Voyage Sénégal : Paysages uniques
Bien calé entre la Mauritanie au nord, le Mali à l'est, les Guinée et Guinée-Bissau au sud, le Sénégal fait largement face au grand large : il dessine 700 km de côtes sablonneuses à la pointe extrême occidentale de l'Afrique. Quatre fleuves paresseux déversent leurs eaux brunes dans l'océan bleu roi : le Sénégal, la Gambie, la Casamance et le Saloum, grossi par le Sine. Le Sénégal est d'abord le pays de l'eau. Les marées, les rivières et leurs ramifications, baptisées bolongs, les lacs, les marigots, les ruisselets même, sont d'abord nourrissiers. C'est le domaine des piroguiers, des pêcheurs à l'épervier et au panier, des agriculteurs aussi, passés maîtres dans la culture du riz en Casamance, du millet le long du fleuve Sénégal, de l'arachide dans le Sine-Saloum. Plantureuses vallées, immense forêt guinéenne qui ombrage le Sud, pluies de l'hivernage qui entretiennent la verdoyance des lointains : le Sénégal affiche, d'entrée, une exubérance qui séduit ses visiteurs.

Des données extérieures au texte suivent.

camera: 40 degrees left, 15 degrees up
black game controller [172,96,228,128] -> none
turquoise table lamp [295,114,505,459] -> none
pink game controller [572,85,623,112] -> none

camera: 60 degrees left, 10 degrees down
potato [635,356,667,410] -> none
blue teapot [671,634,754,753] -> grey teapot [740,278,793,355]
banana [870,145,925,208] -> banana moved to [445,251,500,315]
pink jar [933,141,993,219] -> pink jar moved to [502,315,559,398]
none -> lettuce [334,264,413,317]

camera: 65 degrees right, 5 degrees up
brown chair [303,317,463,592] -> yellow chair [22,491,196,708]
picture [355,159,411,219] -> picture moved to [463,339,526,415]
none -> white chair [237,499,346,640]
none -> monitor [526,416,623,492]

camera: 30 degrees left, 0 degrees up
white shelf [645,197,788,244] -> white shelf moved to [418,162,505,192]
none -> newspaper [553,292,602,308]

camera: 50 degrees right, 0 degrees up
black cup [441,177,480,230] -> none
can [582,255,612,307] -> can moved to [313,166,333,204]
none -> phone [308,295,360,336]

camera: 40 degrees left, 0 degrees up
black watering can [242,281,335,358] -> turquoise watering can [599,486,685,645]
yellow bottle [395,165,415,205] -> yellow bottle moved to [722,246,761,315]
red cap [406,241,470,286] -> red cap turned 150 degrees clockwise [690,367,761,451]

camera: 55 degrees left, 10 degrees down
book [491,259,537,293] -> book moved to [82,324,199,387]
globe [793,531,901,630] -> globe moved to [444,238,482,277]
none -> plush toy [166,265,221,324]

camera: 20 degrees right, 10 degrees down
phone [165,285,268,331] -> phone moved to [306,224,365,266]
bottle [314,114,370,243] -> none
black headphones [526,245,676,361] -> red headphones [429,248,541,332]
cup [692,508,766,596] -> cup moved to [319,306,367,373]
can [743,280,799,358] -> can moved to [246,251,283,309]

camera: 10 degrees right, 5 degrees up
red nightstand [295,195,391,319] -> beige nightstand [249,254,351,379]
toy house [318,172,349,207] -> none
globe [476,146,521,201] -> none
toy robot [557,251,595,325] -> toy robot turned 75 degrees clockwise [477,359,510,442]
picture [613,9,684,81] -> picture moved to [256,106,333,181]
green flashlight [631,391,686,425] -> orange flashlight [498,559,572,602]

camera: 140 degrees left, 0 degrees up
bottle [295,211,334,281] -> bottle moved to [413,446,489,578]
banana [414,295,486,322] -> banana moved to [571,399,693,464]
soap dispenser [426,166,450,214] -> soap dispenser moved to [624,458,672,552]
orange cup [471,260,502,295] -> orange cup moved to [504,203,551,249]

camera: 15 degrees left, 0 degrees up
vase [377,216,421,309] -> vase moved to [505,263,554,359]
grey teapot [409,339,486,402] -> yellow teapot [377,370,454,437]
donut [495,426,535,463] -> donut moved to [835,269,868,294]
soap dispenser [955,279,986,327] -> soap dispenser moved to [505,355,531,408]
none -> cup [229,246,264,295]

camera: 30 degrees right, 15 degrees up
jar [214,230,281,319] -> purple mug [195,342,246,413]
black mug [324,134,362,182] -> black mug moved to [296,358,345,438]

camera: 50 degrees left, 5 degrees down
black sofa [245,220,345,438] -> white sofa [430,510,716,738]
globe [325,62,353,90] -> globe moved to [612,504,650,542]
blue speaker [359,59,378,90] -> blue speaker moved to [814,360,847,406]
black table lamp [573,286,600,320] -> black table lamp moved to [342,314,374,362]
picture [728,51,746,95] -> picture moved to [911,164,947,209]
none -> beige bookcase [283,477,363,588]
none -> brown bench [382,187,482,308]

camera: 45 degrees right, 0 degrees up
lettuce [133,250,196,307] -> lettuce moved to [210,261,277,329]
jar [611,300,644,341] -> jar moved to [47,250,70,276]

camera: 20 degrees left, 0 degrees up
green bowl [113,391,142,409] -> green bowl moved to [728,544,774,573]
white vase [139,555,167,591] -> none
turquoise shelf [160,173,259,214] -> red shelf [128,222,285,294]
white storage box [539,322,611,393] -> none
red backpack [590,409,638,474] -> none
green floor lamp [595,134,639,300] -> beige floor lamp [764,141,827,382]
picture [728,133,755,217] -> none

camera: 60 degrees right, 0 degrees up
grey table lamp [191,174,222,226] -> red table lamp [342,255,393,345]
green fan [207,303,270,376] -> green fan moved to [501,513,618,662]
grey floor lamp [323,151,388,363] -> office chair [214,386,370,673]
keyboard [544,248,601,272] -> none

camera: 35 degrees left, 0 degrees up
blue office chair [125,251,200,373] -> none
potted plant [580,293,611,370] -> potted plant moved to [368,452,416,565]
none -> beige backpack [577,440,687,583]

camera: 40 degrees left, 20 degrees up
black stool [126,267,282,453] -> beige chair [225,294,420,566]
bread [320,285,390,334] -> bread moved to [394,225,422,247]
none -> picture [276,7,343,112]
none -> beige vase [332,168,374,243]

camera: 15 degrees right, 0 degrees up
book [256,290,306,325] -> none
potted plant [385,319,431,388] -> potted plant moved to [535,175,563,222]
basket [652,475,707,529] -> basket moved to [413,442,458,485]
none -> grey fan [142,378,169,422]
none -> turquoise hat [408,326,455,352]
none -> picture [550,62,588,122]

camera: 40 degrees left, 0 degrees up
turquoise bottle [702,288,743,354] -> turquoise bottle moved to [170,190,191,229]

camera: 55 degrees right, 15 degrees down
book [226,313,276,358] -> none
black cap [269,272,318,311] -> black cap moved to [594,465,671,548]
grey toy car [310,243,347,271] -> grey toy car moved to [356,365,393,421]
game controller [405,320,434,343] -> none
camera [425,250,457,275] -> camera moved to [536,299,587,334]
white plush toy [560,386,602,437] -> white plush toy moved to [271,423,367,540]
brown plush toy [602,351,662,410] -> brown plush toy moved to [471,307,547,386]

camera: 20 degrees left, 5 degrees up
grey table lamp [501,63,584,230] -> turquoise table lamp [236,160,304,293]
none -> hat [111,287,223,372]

Situé dans la zone intertropicale, le pays, toujours chaud, peut avoir un visage beaucoup plus dépouillé. Le sahel y avance de plusieurs kilomètres par an ; seuls, les baobabs, comme figés sur place, et de rares épineux lui résistent. A l'intérieur, le Ferlo disparaît sous un sable jaune que le vent s'amuse à faire tourbillonner autour d'acacias rabougris, de gommiers torturés. Et pourtant
A la saison des pluies, ce désert-là se couvre d'une herbe presque invisible ; elle nourrit des troupeaux entiers de zébus, et même des chevaux. Miroir à deux faces, le pays est un modèle d'équilibre naturel. Du nord au sud, aridité et luxuriance s'interpénètrent plutôt qu'elles ne se combattent. Le Sénégal ne possède pas les paysages les plus grandioses d'Afrique. Mais c'est une des terres les plus harmonieuses de tout le continent.